Local immune cell composition and function in tissue (Nanostring, scRNAseq, imaging mass cytometry)
Peripheral immune responses in blood before and after treatment (Olink/Luminex, flow cytometry)
Microbiome composition (16S rRNAseq, Metagenomic shotgun sequencing)

Associated partners

Predicting the effect of non-coding mutations in cancer from DNA sequence alone

About 97% of all mutations in cancer occur in non-coding regions of the genome. These regions are packed with cis-regulatory elements (CREs) such as promoters, enhancers. Non-coding mutations within these CREs can affect gene expression of cancer-relevant genes, thereby classifying them as non-coding driver mutations. Although anecdotal examples exist for these driver mutations, global, genome-wide statistical based methods aimed at identifying these driver mutations have led to a limited number of discoveries. This is partially because non-coding mutations are inherently more difficult to interpret than coding mutations. The goal of the PERICODE consortium (consisting of labs from NKI, UMCU, Groningen and A-UMC) is to develop a computational algorithm that can predict the impact of non-coding mutations from DNA sequence alone.

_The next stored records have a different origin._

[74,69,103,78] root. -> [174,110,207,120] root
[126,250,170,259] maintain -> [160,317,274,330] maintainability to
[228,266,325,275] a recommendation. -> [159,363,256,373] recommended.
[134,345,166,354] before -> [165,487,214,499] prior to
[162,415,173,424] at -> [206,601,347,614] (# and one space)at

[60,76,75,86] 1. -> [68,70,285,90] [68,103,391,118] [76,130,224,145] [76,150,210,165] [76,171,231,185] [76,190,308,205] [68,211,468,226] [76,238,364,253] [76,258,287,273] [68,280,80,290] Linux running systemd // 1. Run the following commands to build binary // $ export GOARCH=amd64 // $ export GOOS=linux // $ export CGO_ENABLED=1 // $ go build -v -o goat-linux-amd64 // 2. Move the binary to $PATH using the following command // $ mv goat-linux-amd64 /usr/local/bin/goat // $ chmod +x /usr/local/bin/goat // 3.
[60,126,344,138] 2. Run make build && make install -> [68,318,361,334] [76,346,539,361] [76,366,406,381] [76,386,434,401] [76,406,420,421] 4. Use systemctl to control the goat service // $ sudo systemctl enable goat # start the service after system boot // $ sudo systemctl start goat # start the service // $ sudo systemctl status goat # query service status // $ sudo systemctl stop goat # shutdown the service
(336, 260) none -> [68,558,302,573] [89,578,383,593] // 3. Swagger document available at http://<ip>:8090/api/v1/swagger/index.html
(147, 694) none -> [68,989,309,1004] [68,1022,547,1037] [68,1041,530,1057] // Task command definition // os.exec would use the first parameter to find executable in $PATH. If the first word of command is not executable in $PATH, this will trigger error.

Towards this goal, we combine a functional high-throughput assay with a residual neural network to predict and study the effects of non-coding cancer mutations on gene-expression. We use a massively parallel reporter assay (MPRA) in which millions of unique DNA fragments of ~300 bp can be tested for their promoter activity. Remarkably, the neural network trained on these MPRA data is able to accurately predict promoter activity. As our model is able to predict promoter activity from any sequence up to 600 bp, it can make predictions of the effects of any non-coding mutation in the genome on local promoter activity. Initial benchmarking the CNN with available mutagenesis data indicates that our model can indeed predict such effects quite well (R in the range of 0.5). We are implementing an integrated wet-lab / dry-lab strategy to further improve and rigorously characterize this performance, and to apply the methodology to a broad diversity of tumor types. This should provide fundamental insights into the overall impact of non-coding mutations in cancer, and enable the discovery of novel variants relevant for specific cancers.

Ultra-fast deep-learned pediatric CNS tumor classification during surgery

Molecular classification of tumor subtypes is essential for optimal treatment. For central nervous system (CNS) tumors, for instance, it is clear that tumor subtype should determine surgical strategy. However due to a lack of pre-operative tissue-based diagnostics, limited knowledge of the precise tumor type is available at the time of surgery. Using real-time nanopore sequencing, a sparse methylation profile can be directly obtained during surgery, making it ideally suited to enable intraoperative diagnostics.

The de Ridder lab at the Center for Molecular Medicine of the UMC Utrecht, in collaboration with the Princess Máxima Center for pediatric oncology, developed a state-of-the-art deep learning approach called Sturgeon, to deliver trained models that are lightweight and universally applicable across patients and sequencing depths. The method is highly accurate and fast enough to provide a correct diagnosis with as little as 20 to 40 minutes of sequencing data in 45 out of 49 pediatric samples, and inconclusive results in the other four. In four intraoperative cases we achieved a turnaround time of 60-90 minutes from sample biopsy to result; well in time to impact surgical decision making. This work demonstrates that machine-learned diagnosis based on intraoperative sequencing can assist neurosurgical decision making, allowing neurological comorbidity to be avoided or preventing additional surgeries.